Transcribed page contents
━━━━
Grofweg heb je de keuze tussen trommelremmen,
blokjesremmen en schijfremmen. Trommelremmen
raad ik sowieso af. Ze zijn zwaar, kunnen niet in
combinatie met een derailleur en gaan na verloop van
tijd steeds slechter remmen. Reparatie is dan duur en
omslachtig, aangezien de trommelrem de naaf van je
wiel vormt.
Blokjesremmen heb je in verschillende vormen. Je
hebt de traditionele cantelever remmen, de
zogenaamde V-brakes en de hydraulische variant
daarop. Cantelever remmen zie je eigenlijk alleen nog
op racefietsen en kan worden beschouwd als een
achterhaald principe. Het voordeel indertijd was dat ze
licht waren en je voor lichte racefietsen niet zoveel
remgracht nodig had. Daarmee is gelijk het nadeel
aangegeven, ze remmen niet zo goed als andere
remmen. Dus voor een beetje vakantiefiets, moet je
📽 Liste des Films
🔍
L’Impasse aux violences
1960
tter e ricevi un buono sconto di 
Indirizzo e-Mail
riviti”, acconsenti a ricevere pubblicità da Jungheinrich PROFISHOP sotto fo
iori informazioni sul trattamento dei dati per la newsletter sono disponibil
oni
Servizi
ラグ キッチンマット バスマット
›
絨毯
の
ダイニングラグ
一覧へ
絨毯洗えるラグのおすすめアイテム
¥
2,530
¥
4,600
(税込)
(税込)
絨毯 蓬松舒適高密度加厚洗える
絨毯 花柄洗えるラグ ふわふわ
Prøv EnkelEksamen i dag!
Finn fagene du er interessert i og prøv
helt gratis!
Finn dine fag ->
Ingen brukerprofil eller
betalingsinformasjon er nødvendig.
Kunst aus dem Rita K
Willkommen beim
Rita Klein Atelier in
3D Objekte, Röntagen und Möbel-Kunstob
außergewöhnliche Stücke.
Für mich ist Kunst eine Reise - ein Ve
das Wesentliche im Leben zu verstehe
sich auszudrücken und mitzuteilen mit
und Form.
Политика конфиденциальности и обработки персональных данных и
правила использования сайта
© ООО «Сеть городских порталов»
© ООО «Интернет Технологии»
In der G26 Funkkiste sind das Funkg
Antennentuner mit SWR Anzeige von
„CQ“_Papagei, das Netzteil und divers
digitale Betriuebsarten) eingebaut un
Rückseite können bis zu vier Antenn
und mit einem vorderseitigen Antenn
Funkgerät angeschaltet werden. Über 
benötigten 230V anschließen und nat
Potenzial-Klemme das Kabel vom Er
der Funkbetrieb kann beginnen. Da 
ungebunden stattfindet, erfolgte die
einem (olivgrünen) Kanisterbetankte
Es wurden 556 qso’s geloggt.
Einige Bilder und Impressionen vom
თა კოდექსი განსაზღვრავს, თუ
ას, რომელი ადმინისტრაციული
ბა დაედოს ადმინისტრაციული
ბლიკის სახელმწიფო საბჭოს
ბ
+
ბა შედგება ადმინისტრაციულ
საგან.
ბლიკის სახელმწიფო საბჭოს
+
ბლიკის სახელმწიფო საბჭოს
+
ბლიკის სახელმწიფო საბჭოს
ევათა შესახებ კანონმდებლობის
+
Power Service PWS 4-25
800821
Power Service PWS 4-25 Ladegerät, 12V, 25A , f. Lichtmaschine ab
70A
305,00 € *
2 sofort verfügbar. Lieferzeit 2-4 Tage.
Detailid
━━━━
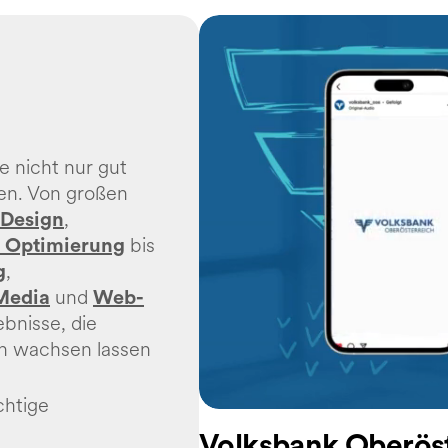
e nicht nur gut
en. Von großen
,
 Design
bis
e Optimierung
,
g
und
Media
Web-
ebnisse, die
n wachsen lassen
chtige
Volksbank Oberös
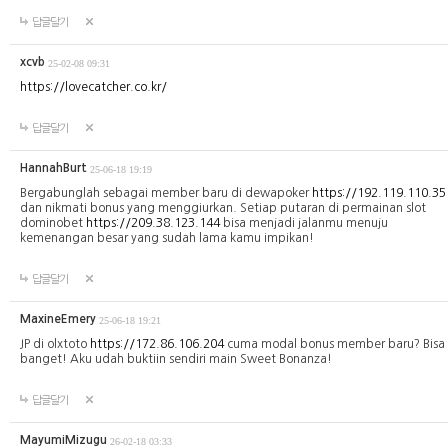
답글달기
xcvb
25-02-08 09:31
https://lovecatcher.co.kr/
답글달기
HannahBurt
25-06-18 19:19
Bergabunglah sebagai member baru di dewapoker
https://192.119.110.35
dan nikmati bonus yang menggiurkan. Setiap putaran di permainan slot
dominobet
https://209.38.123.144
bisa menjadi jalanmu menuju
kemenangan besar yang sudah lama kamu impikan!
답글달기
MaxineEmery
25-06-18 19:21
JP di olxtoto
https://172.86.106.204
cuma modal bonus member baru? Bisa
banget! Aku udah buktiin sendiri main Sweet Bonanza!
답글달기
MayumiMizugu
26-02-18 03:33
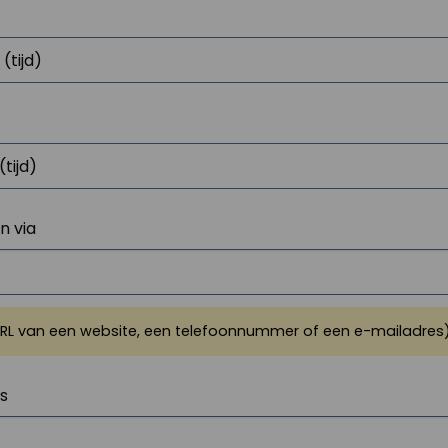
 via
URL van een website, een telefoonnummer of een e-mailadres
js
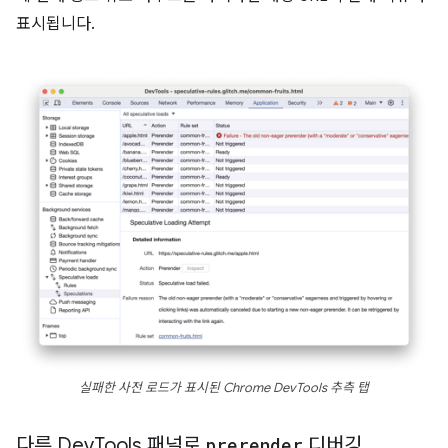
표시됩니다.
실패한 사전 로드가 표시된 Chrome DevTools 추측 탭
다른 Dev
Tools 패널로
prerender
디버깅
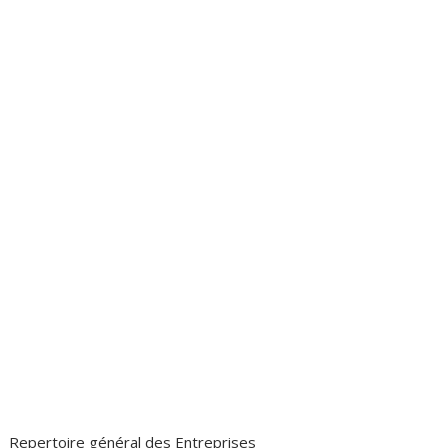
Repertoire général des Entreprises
━━━━
(Problem requirements) Where a line above holds the string "member", show that line.

(Written answer)
Bergabunglah sebagai member baru di dewapoker
cuma modal bonus member baru? Bisa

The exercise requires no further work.